--- Raw data Enclosed Below ---
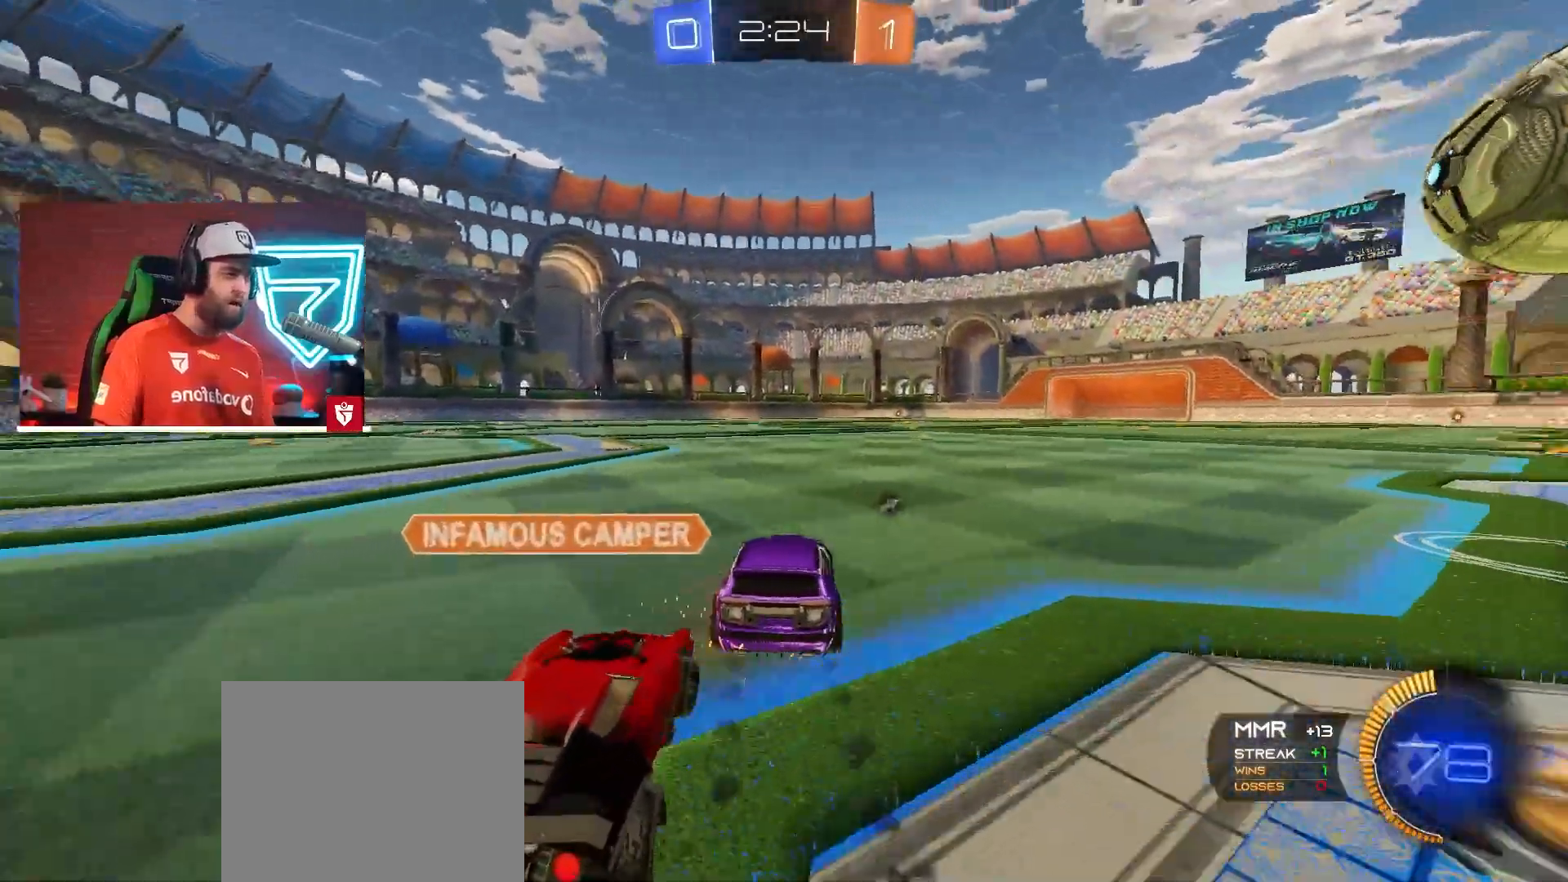
{"buttons": ["CROSS", "R2"], "left_stick": "center", "right_stick": "center", "events": [[67, "L1", "down"], [150, "L1", "up"], [467, "left_stick", "center"]]}
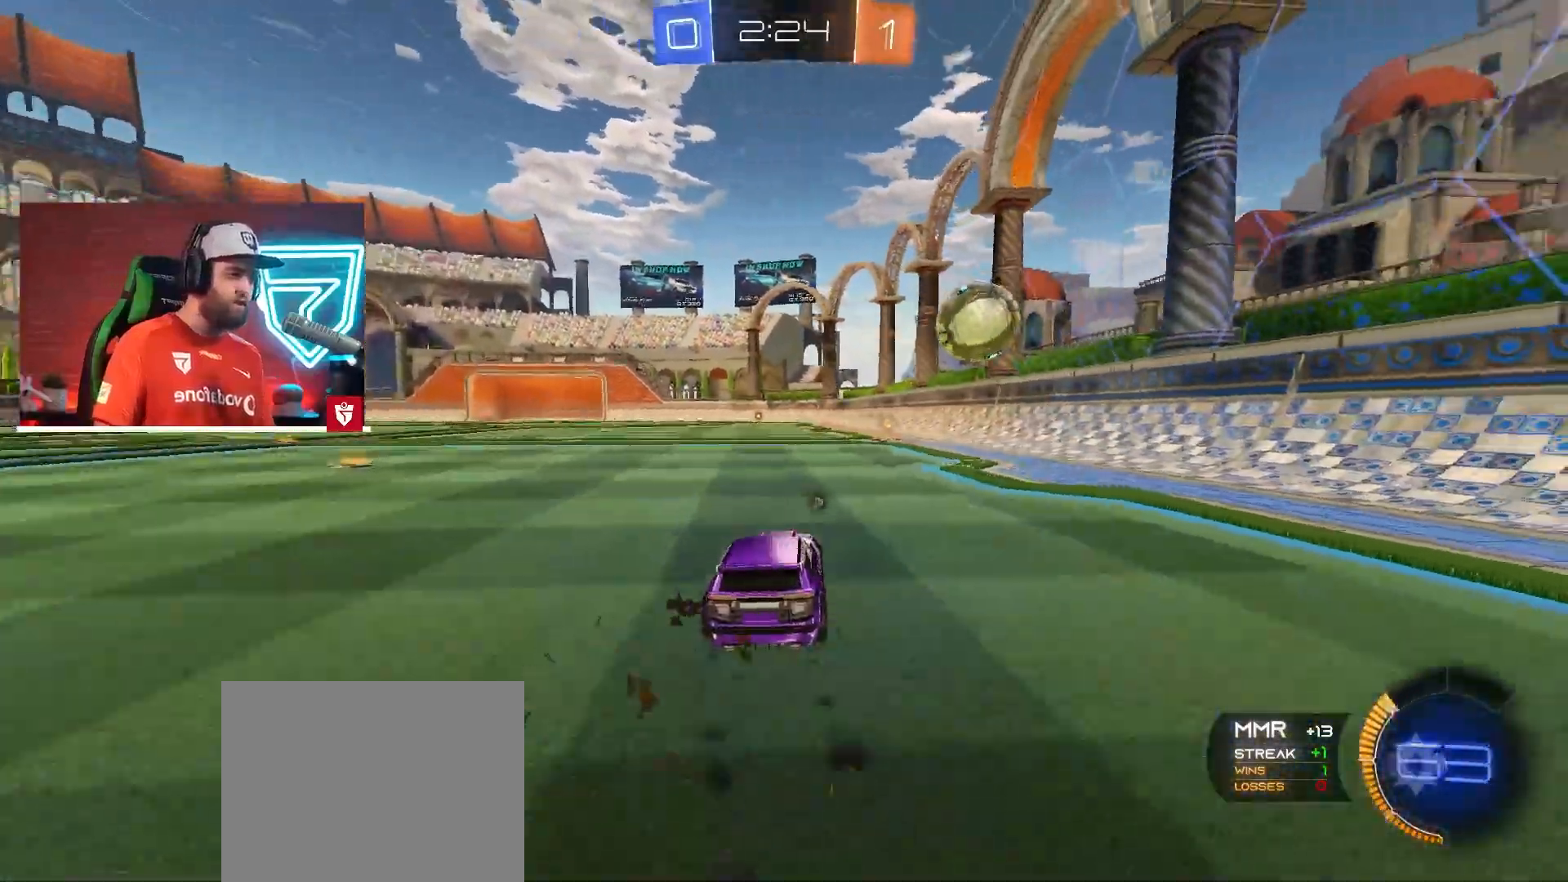
{"buttons": ["CROSS", "R2"], "left_stick": "center", "right_stick": "center", "events": [[150, "left_stick", "right"], [217, "left_stick", "center"]]}
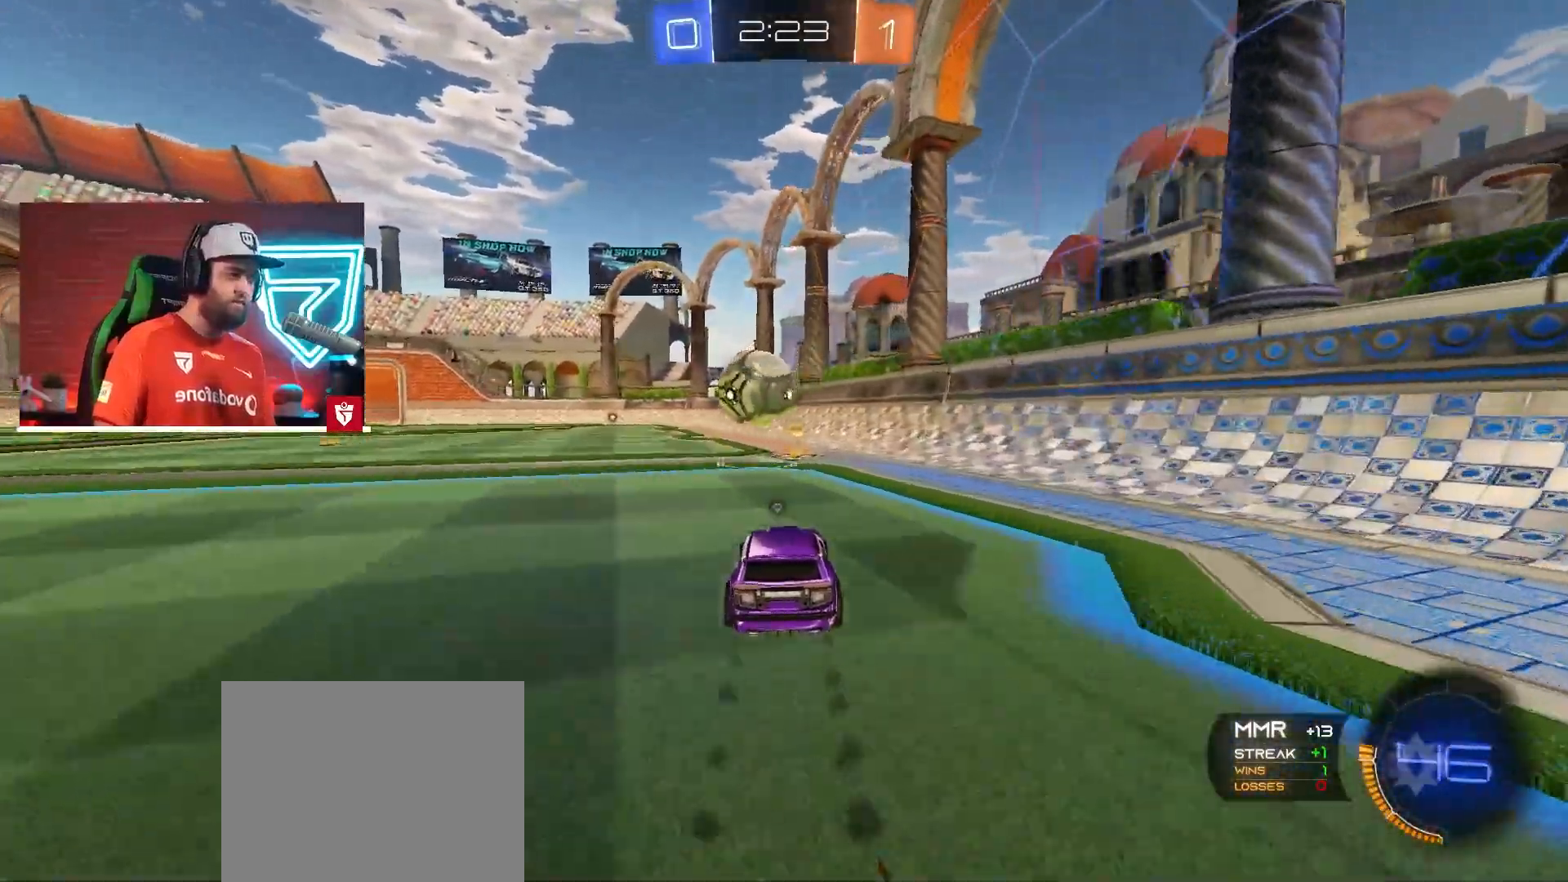
{"buttons": ["R2"], "left_stick": "left", "right_stick": "center", "events": [[250, "CROSS", "up"], [367, "left_stick", "left"]]}
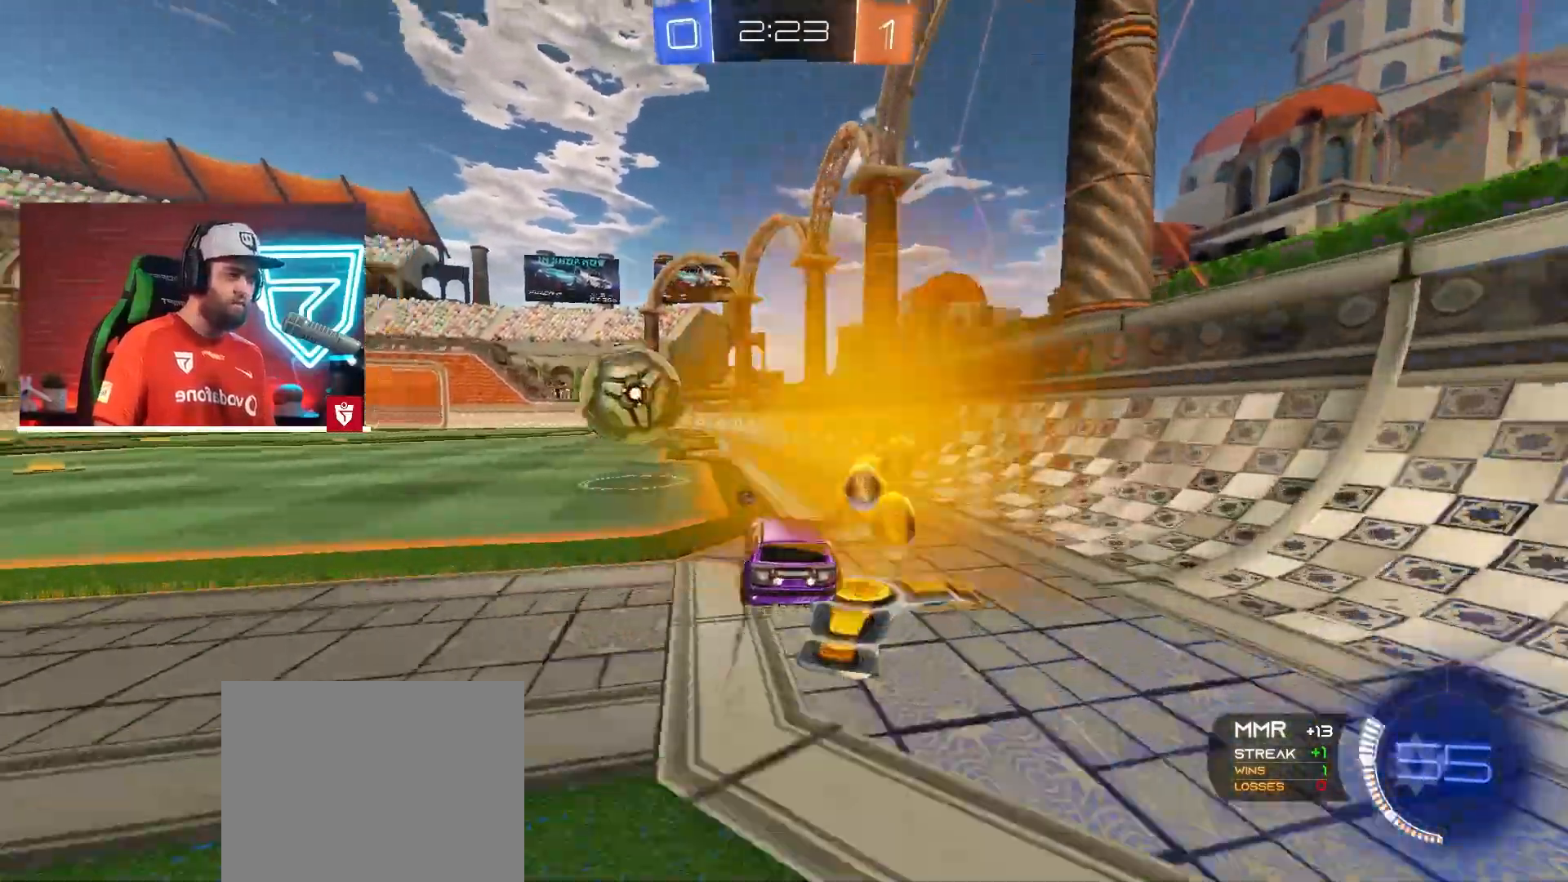
{"buttons": ["R2"], "left_stick": "center", "right_stick": "center", "events": [[84, "left_stick", "center"], [184, "left_stick", "down-right"], [217, "R2", "up"], [301, "left_stick", "center"], [367, "L2", "down"], [367, "left_stick", "left"], [467, "left_stick", "center"], [484, "L2", "up"], [501, "R2", "down"]]}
--- End of Enclosed Raw data ---
The problem: An exact repeat of the listing above, pictures excluded, is the answer.

Task solution:
{"buttons": ["CROSS", "R2"], "left_stick": "center", "right_stick": "center", "events": [[67, "L1", "down"], [150, "L1", "up"], [467, "left_stick", "center"]]}
{"buttons": ["CROSS", "R2"], "left_stick": "center", "right_stick": "center", "events": [[150, "left_stick", "right"], [217, "left_stick", "center"]]}
{"buttons": ["R2"], "left_stick": "left", "right_stick": "center", "events": [[250, "CROSS", "up"], [367, "left_stick", "left"]]}
{"buttons": ["R2"], "left_stick": "center", "right_stick": "center", "events": [[84, "left_stick", "center"], [184, "left_stick", "down-right"], [217, "R2", "up"], [301, "left_stick", "center"], [367, "L2", "down"], [367, "left_stick", "left"], [467, "left_stick", "center"], [484, "L2", "up"], [501, "R2", "down"]]}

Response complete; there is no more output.